Written task A> List the modes the post proposes for the common multi-functional scanner.

Passage>
>>>>
Re: Reiser4 Upstream Git Repositories on GitHub

Edward Shishkin <edward.shishkin@xxxxxxxxx> · Tue, 4 Oct 2016 17:52:17 +0200

On 09/29/2016 05:07 PM, Edward Shishkin wrote:
[...]
BTW, your fstrim-scanner is the first candidate to scrub ;)
Actually, I think about a common multi-functional scanner, with 3
modes:
1) discard only (handle only free blocks);
2) scrub only (handle only busy blocks);
3) combined (scan the whole partition; for free blocks call
discard,
       for busy ones call scrub).
Any ideas?

Thanks,
Edward.
PS: We have an own ioctl number: 0xCD inherited from
ReiserFS(v3).
I still have to finish the erase unit detection (which has
completely
stalled) to merge all this work. Moreover:

For the fstrim, we have dropped all locking and serialization
issues
and declared that fstrim is best-effort: if it misses some blocks
due
to concurrent transactions allocating and freeing blocks, it
doesn't
matter.

For the scrub, this won't fly...
Indeed, the requirements to fstrim and scrub are different,
but, as I remember, the last decision was to not miss:
http://marc.info/?l=reiserfs-devel&m=141391883022745&w=2
so everything will fly just perfectly..

Edward.
This is different thing, it's about grabbing space in bigger chunks...
If a concurrent transaction allocates some space and frees some space,
we don't care, because it will then be discarded "online".

But in case of the scrub, how do we protect from the storage tree
changing right beneath us?
<<<<
Stored entries>
>>>>
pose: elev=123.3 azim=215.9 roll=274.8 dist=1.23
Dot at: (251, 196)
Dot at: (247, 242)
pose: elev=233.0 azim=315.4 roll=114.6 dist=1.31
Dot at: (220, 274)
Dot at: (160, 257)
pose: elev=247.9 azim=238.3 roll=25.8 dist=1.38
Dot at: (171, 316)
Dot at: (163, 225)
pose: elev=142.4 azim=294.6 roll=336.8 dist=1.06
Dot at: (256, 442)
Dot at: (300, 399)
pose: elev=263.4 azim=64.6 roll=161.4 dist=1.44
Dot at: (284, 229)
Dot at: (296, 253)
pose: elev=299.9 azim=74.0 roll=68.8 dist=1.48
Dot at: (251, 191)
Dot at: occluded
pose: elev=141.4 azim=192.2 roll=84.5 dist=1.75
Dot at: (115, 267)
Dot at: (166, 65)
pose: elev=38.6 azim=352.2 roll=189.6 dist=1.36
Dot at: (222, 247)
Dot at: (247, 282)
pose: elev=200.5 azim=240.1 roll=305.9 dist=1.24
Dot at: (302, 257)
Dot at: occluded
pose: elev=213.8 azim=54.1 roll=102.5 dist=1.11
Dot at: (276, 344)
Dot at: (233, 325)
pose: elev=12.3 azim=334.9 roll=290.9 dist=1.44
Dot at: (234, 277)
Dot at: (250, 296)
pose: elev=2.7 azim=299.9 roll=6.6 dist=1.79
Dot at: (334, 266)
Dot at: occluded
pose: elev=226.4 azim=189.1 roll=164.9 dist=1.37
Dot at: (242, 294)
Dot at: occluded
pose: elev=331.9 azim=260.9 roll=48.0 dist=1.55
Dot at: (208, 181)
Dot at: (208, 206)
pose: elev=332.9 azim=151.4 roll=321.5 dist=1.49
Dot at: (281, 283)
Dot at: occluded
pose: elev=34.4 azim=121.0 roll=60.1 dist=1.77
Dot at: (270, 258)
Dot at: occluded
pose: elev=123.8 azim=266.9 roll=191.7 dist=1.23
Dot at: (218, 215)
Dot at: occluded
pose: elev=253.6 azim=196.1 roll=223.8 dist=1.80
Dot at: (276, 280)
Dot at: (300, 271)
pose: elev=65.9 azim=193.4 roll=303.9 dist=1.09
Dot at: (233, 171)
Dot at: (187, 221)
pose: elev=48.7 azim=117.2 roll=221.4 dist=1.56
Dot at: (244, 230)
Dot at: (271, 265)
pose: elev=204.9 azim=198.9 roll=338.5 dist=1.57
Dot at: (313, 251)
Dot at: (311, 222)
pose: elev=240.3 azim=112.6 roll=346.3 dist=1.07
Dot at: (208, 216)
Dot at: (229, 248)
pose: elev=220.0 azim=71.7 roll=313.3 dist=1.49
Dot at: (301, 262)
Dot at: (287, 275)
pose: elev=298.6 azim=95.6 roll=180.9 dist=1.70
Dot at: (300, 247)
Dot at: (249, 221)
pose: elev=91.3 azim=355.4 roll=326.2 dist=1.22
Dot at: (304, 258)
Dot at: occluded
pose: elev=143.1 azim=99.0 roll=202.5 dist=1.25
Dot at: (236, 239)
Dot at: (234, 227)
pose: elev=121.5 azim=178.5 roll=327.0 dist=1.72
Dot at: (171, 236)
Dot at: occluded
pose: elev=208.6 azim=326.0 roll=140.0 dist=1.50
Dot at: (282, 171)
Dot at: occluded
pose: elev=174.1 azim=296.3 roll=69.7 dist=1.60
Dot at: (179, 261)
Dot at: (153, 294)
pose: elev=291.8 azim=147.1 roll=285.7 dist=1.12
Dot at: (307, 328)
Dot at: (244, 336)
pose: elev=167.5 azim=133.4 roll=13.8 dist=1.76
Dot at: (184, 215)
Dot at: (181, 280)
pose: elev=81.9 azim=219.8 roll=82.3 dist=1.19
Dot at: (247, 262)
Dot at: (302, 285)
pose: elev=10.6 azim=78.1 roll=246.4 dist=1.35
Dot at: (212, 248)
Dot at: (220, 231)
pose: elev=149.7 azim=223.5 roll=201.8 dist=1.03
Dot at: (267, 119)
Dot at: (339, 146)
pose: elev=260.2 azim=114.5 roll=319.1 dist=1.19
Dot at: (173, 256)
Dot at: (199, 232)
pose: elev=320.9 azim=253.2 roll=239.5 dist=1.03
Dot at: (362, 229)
<<<<
Written task B> Write out the rows from the line containing "pose: elev=240.3 azim=112.6" through the end of the rows, with both of those lines included.

Task solution A>
1) discard only (handle only free blocks)
2) scrub only (handle only busy blocks)
3) combined (scan the whole partition; for free blocks call discard, for busy ones call scrub)

Task solution B>
pose: elev=240.3 azim=112.6 roll=346.3 dist=1.07
Dot at: (208, 216)
Dot at: (229, 248)
pose: elev=220.0 azim=71.7 roll=313.3 dist=1.49
Dot at: (301, 262)
Dot at: (287, 275)
pose: elev=298.6 azim=95.6 roll=180.9 dist=1.70
Dot at: (300, 247)
Dot at: (249, 221)
pose: elev=91.3 azim=355.4 roll=326.2 dist=1.22
Dot at: (304, 258)
Dot at: occluded
pose: elev=143.1 azim=99.0 roll=202.5 dist=1.25
Dot at: (236, 239)
Dot at: (234, 227)
pose: elev=121.5 azim=178.5 roll=327.0 dist=1.72
Dot at: (171, 236)
Dot at: occluded
pose: elev=208.6 azim=326.0 roll=140.0 dist=1.50
Dot at: (282, 171)
Dot at: occluded
pose: elev=174.1 azim=296.3 roll=69.7 dist=1.60
Dot at: (179, 261)
Dot at: (153, 294)
pose: elev=291.8 azim=147.1 roll=285.7 dist=1.12
Dot at: (307, 328)
Dot at: (244, 336)
pose: elev=167.5 azim=133.4 roll=13.8 dist=1.76
Dot at: (184, 215)
Dot at: (181, 280)
pose: elev=81.9 azim=219.8 roll=82.3 dist=1.19
Dot at: (247, 262)
Dot at: (302, 285)
pose: elev=10.6 azim=78.1 roll=246.4 dist=1.35
Dot at: (212, 248)
Dot at: (220, 231)
pose: elev=149.7 azim=223.5 roll=201.8 dist=1.03
Dot at: (267, 119)
Dot at: (339, 146)
pose: elev=260.2 azim=114.5 roll=319.1 dist=1.19
Dot at: (173, 256)
Dot at: (199, 232)
pose: elev=320.9 azim=253.2 roll=239.5 dist=1.03
Dot at: (362, 229)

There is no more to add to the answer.